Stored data
————————

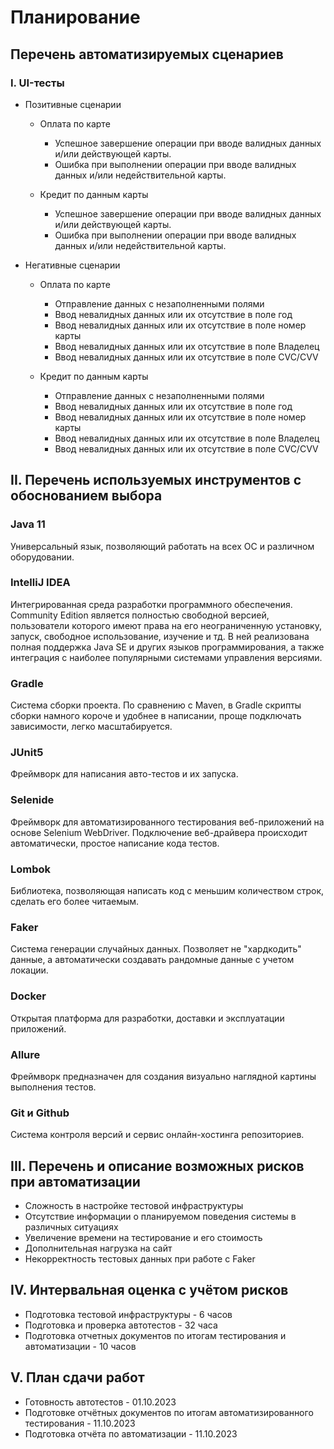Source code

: # Планирование

## Перечень автоматизируемых сценариев

### I. UI-тесты

- Позитивные сценарии

    - Оплата по карте
        - Успешное завершение операции при вводе валидных данных и/или действующей карты.
        - Ошибка при выполнении операции при вводе валидных данных и/или недействительной карты.

    - Кредит по данным карты
        - Успешное завершение операции при вводе валидных данных и/или действующей карты.
        - Ошибка при выполнении операции при вводе валидных данных и/или недействительной карты.

- Негативные сценарии

    - Оплата по карте
        - Отправление данных с незаполненными полями
        - Ввод невалидных данных или их отсутствие в поле год
        - Ввод невалидных данных или их отсутствие в поле номер карты
        - Ввод невалидных данных или их отсутствие в поле Владелец
        - Ввод невалидных данных или их отсутствие в поле CVC/CVV

    - Кредит по данным карты
        - Отправление данных с незаполненными полями
        - Ввод невалидных данных или их отсутствие в поле год
        - Ввод невалидных данных или их отсутствие в поле номер карты
        - Ввод невалидных данных или их отсутствие в поле Владелец
        - Ввод невалидных данных или их отсутствие в поле CVC/CVV


## II. Перечень используемых инструментов с обоснованием выбора

### Java 11
Универсальный язык, позволяющий работать на всех ОС и различном оборудовании.

### IntelliJ IDEA
Интегрированная среда разработки программного обеспечения. Community Edition является полностью свободной версией, пользователи которого имеют права на его неограниченную установку, запуск, свободное использование, изучение и тд. В ней реализована полная поддержка Java SE и других языков программирования, а также интеграция с наиболее популярными системами управления версиями.

### Gradle
Система сборки проекта. По сравнению с Maven, в Gradle скрипты сборки намного короче и удобнее в написании, проще подключать зависимости, легко масштабируется.

### JUnit5
Фреймворк для написания авто-тестов и их запуска.

### Selenide
Фреймворк для автоматизированного тестирования веб-приложений на основе Selenium WebDriver. Подключение веб-драйвера происходит автоматически, простое написание кода тестов.

### Lombok
Библиотека, позволяющая написать код с меньшим количеством строк, сделать его более читаемым.

### Faker
Система генерации случайных данных. Позволяет не "хардкодить" данные, а автоматически создавать рандомные данные с учетом локации.

### Docker
Открытая платформа для разработки, доставки и эксплуатации приложений.

### Allure
Фреймворк предназначен для создания визуально наглядной картины выполнения тестов.

### Git и Github
Система контроля версий и сервис онлайн-хостинга репозиториев.

## III. Перечень и описание возможных рисков при автоматизации

- Сложность в настройке тестовой инфраструктуры
- Отсутствие информации о планируемом поведения системы в различных ситуациях
- Увеличение времени на тестирование и его стоимость
- Дополнительная нагрузка на сайт
- Некорректность тестовых данных при работе с Faker

## IV. Интервальная оценка с учётом рисков

- Подготовка тестовой инфраструктуры - 6 часов
- Подготовка и проверка автотестов - 32 часа
- Подготовка отчетных документов по итогам тестирования и автоматизации - 10 часов

## V. План сдачи работ

- Готовность автотестов - 01.10.2023
- Подготовке отчётных документов по итогам автоматизированного тестирования - 11.10.2023
- Подготовка отчёта по автоматизации - 11.10.2023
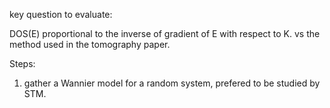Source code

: key question to evaluate: 

DOS(E) proportional to the inverse of gradient of E with respect to K. vs the method used in the tomography paper.

Steps: 
1. gather a Wannier model for a random system, prefered to be studied by STM. 
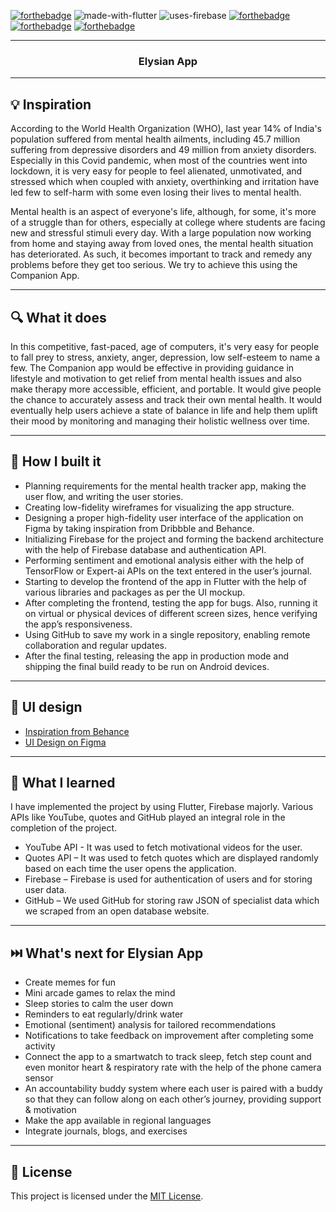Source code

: [![forthebadge](https://forthebadge.com/images/badges/open-source.svg)](https://forthebadge.com)
![made-with-flutter](https://user-images.githubusercontent.com/56643117/174646071-95e35f2b-f7f9-4702-90c4-1ee17036fb67.svg)
![uses-firebase](https://user-images.githubusercontent.com/56643117/174646703-f2ffcad6-f2fd-4915-8421-f300a98ae520.svg)
[![forthebadge](https://forthebadge.com/images/badges/built-for-android.svg)](https://forthebadge.com)
[![forthebadge](https://forthebadge.com/images/badges/built-with-love.svg)](https://forthebadge.com)
[![forthebadge](https://forthebadge.com/images/badges/check-it-out.svg)](https://forthebadge.com)


---

<h3 align="center">Elysian App</h3>



---

## 💡 Inspiration

According to the World Health Organization (WHO), last year 14% of India's population suffered from mental health ailments, including 45.7 million suffering from depressive disorders and 49 million from anxiety disorders. Especially in this Covid pandemic, when most of the countries went into lockdown, it is very easy for people to feel alienated, unmotivated, and stressed which when coupled with anxiety, overthinking and irritation have led few to self-harm with some even losing their lives to mental health.

Mental health is an aspect of everyone's life, although, for some, it's more of a struggle than for others, especially at college where students are facing new and stressful stimuli every day. With a large population now working from home and staying away from loved ones, the mental health situation has deteriorated. As such, it becomes important to track and remedy any problems before they get too serious. We try to achieve this using the Companion App.

---

## 🔍 What it does

In this competitive, fast-paced, age of computers, it's very easy for people to fall prey to stress, anxiety, anger, depression, low self-esteem to name a few. The Companion app would be effective in providing guidance in lifestyle and motivation to get relief from mental health issues and also make therapy more accessible, efficient, and portable. It would give people the chance to accurately assess and track their own mental health. It would eventually help users achieve a state of balance in life and help them uplift their mood by monitoring and managing their holistic wellness over time.

---

## 🔧 How I built it

- Planning requirements for the mental health tracker app, making the user flow, and writing the user stories.
- Creating low-fidelity wireframes for visualizing the app structure.
- Designing a proper high-fidelity user interface of the application on Figma by taking inspiration from Dribbble and Behance.
- Initializing Firebase for the project and forming the backend architecture with the help of Firebase database and authentication API.
- Performing sentiment and emotional analysis either with the help of TensorFlow or Expert-ai APIs on the text entered in the user’s journal.
- Starting to develop the frontend of the app in Flutter with the help of various libraries and packages as per the UI mockup.
- After completing the frontend, testing the app for bugs. Also, running it on virtual or physical devices of different screen sizes, hence verifying the app’s responsiveness.
- Using GitHub to save my work in a single repository, enabling remote collaboration and regular updates.
- After the final testing, releasing the app in production mode and shipping the final build ready to be run on Android devices.

---

## 🎨 UI design

- [Inspiration from Behance](https://www.behance.net/gallery/97708289/Poise-Mental-Health-App)
- [UI Design on Figma](https://www.figma.com/design/7EEKxeKe7Q9u3ZrMnykodD/Elysian-Metal-Health-App-by-Mugdh-Mathur?t=7HrMeG52jYRqWBlL-0)

---

## 🧠 What I learned

I have implemented the project by using Flutter, Firebase majorly. Various APIs like YouTube, quotes and GitHub played an integral role in the completion of the project.

- YouTube API - It was used to fetch motivational videos for the user.
- Quotes API – It was used to fetch quotes which are displayed randomly based on each time the user opens the application.
- Firebase – Firebase is used for authentication of users and for storing user data.
- GitHub – We used GitHub for storing raw JSON of specialist data which we scraped from an open database website.

---

## ⏭️ What's next for Elysian App

- Create memes for fun
- Mini arcade games to relax the mind
- Sleep stories to calm the user down
- Reminders to eat regularly/drink water
- Emotional (sentiment) analysis for tailored recommendations
- Notifications to take feedback on improvement after completing some activity
- Connect the app to a smartwatch to track sleep, fetch step count and even monitor heart & respiratory rate with the help of the phone camera sensor
- An accountability buddy system where each user is paired with a buddy so that they can follow along on each other’s journey, providing support & motivation
- Make the app available in regional languages
- Integrate journals, blogs, and exercises

---

## 📄 License

This project is licensed under the [MIT License](https://opensource.org/licenses/MIT).

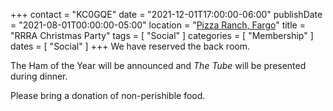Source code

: +++
contact = "KC0GQE"
date = "2021-12-01T17:00:00-06:00"
publishDate = "2021-08-01T00:00:00-05:00"
location = "[Pizza Ranch, Fargo](/places/pizza-ranch-fargo/)"
title = "RRRA Christmas Party"
tags = [ "Social" ]
categories = [ "Membership" ]
dates = [ "Social" ]
+++
We have reserved the back room.

The Ham of the Year will be announced and *The Tube* will be presented
during dinner.

Please bring a donation of non-perishible food.

<!--, or cash, for the
[Dorothy Day Food Pantry](http://www.fmddh.org/food-pantry/). -->
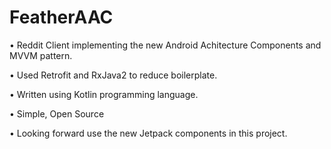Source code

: # FeatherAAC
• Reddit Client implementing the new Android Achitecture Components and MVVM pattern.

• Used Retrofit and RxJava2 to reduce boilerplate.

• Written using Kotlin programming language.

• Simple, Open Source

• Looking forward use the new Jetpack components in this project.
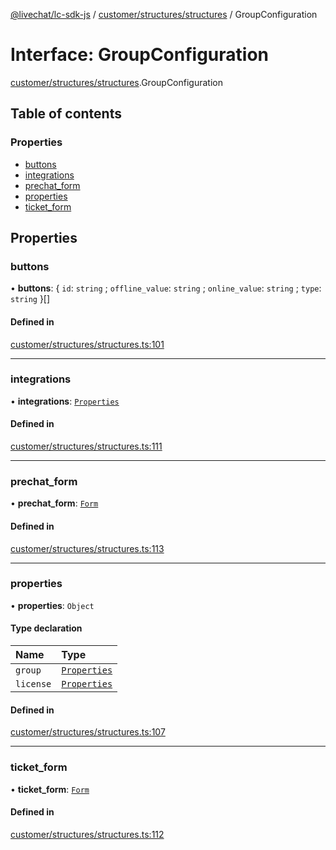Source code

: [@livechat/lc-sdk-js](../README.md) / [customer/structures/structures](../modules/customer_structures_structures.md) / GroupConfiguration

# Interface: GroupConfiguration

[customer/structures/structures](../modules/customer_structures_structures.md).GroupConfiguration

## Table of contents

### Properties

- [buttons](customer_structures_structures.GroupConfiguration.md#buttons)
- [integrations](customer_structures_structures.GroupConfiguration.md#integrations)
- [prechat\_form](customer_structures_structures.GroupConfiguration.md#prechat_form)
- [properties](customer_structures_structures.GroupConfiguration.md#properties)
- [ticket\_form](customer_structures_structures.GroupConfiguration.md#ticket_form)

## Properties

### buttons

• **buttons**: { `id`: `string` ; `offline_value`: `string` ; `online_value`: `string` ; `type`: `string`  }[]

#### Defined in

[customer/structures/structures.ts:101](https://github.com/livechat/lc-sdk-js/blob/a63b0a6/src/customer/structures/structures.ts#L101)

___

### integrations

• **integrations**: [`Properties`](customer_structures_structures.Properties.md)

#### Defined in

[customer/structures/structures.ts:111](https://github.com/livechat/lc-sdk-js/blob/a63b0a6/src/customer/structures/structures.ts#L111)

___

### prechat\_form

• **prechat\_form**: [`Form`](customer_structures_structures.Form.md)

#### Defined in

[customer/structures/structures.ts:113](https://github.com/livechat/lc-sdk-js/blob/a63b0a6/src/customer/structures/structures.ts#L113)

___

### properties

• **properties**: `Object`

#### Type declaration

| Name | Type |
| :------ | :------ |
| `group` | [`Properties`](customer_structures_structures.Properties.md) |
| `license` | [`Properties`](customer_structures_structures.Properties.md) |

#### Defined in

[customer/structures/structures.ts:107](https://github.com/livechat/lc-sdk-js/blob/a63b0a6/src/customer/structures/structures.ts#L107)

___

### ticket\_form

• **ticket\_form**: [`Form`](customer_structures_structures.Form.md)

#### Defined in

[customer/structures/structures.ts:112](https://github.com/livechat/lc-sdk-js/blob/a63b0a6/src/customer/structures/structures.ts#L112)
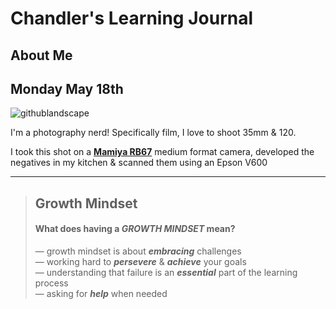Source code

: # Chandler's Learning Journal

## About Me

## Monday May 18th

![githublandscape](https://user-images.githubusercontent.com/65561871/82247136-c013f200-98fa-11ea-8aca-f4eb53fe50e4.jpg)

I'm a photography nerd! Specifically film, I love to shoot 35mm & 120.      

I took this shot on a [**Mamiya RB67**](http://camera-wiki.org/wiki/Mamiya_RB67) medium format camera, developed the negatives in my kitchen & scanned them using an Epson V600

---

> ## Growth Mindset
> #### What does having a ***GROWTH MINDSET*** mean?
>
> &mdash; growth mindset is about ***embracing*** challenges   
> &mdash; working hard to ***persevere*** & ***achieve*** your goals   
> &mdash; understanding that failure is an ***essential*** part of the learning process   
> &mdash; asking for ***help*** when needed   
>
>





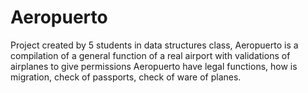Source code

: # Aeropuerto

Project created by 5 students in data structures class, 
Aeropuerto is a compilation of a general function of a real airport with validations of airplanes to give permissions
Aeropuerto have legal functions, how is migration, check of passports, check of ware of planes.
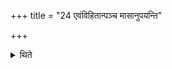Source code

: +++
title = "24 एवंविहितान्पञ्च मासानुपयन्ति"

+++

<details><summary>थिते</summary>

24. They perform five months prescribed in this manner.  
</details>
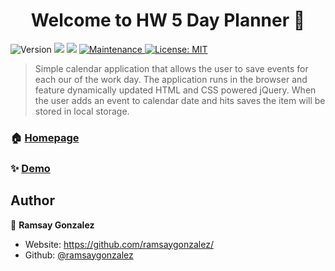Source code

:<h1 align="center">Welcome to HW 5 Day Planner 👋</h1>
<p>
  <img alt="Version" src="https://img.shields.io/badge/version-1.0.0-blue.svg?cacheSeconds=2592000" />
  <img src="https://img.shields.io/badge/npm-%3E%3D5.5.0-blue.svg" />
  <img src="https://img.shields.io/badge/node-%3E%3D9.3.0-blue.svg" />
  <a href="https://github.com/kefranabg/readme-md-generator/graphs/commit-activity" target="_blank">
    <img alt="Maintenance" src="https://img.shields.io/badge/Maintained%3F-yes-green.svg" />
  </a>
  <a href="#" target="_blank">
    <img alt="License: MIT" src="https://img.shields.io/github/license/ramsaygonzalez/HW 5 Day Planner" />
  </a>
</p>

> Simple calendar application that allows the user to save events for each our of the work day.  The application runs in the browser and feature dynamically updated HTML and CSS powered jQuery. When the user adds an event to calendar date and hits saves the item will be stored in local storage.

### 🏠 [Homepage](https://github.com/ramsaygonzalez/dayplanner)

### ✨ [Demo](https://github.com/ramsaygonzalez/dayplanner)

## Author

👤 **Ramsay Gonzalez**

* Website: https://github.com/ramsaygonzalez/
* Github: [@ramsaygonzalez](https://github.com/ramsaygonzalez)

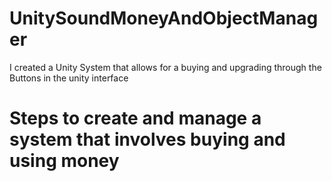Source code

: # UnitySoundMoneyAndObjectManager
I created a Unity System that allows for a buying and upgrading through the Buttons in the unity interface 


# Steps to create and manage a system that involves buying and using money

————————

> [JOB] Update the part of the items that opens with the line containing "- Create memes for fun" and closes with the line containing "- An accountability", changing "buddy" to "partner" and leaving everything else the same. Give back only those lines.

> [EXERCISE RESPONSE]
- Create memes for fun
- Mini arcade games to relax the mind
- Sleep stories to calm the user down
- Reminders to eat regularly/drink water
- Emotional (sentiment) analysis for tailored recommendations
- Notifications to take feedback on improvement after completing some activity
- Connect the app to a smartwatch to track sleep, fetch step count and even monitor heart & respiratory rate with the help of the phone camera sensor
- An accountability partner system where each user is paired with a partner so that they can follow along on each other’s journey, providing support & motivation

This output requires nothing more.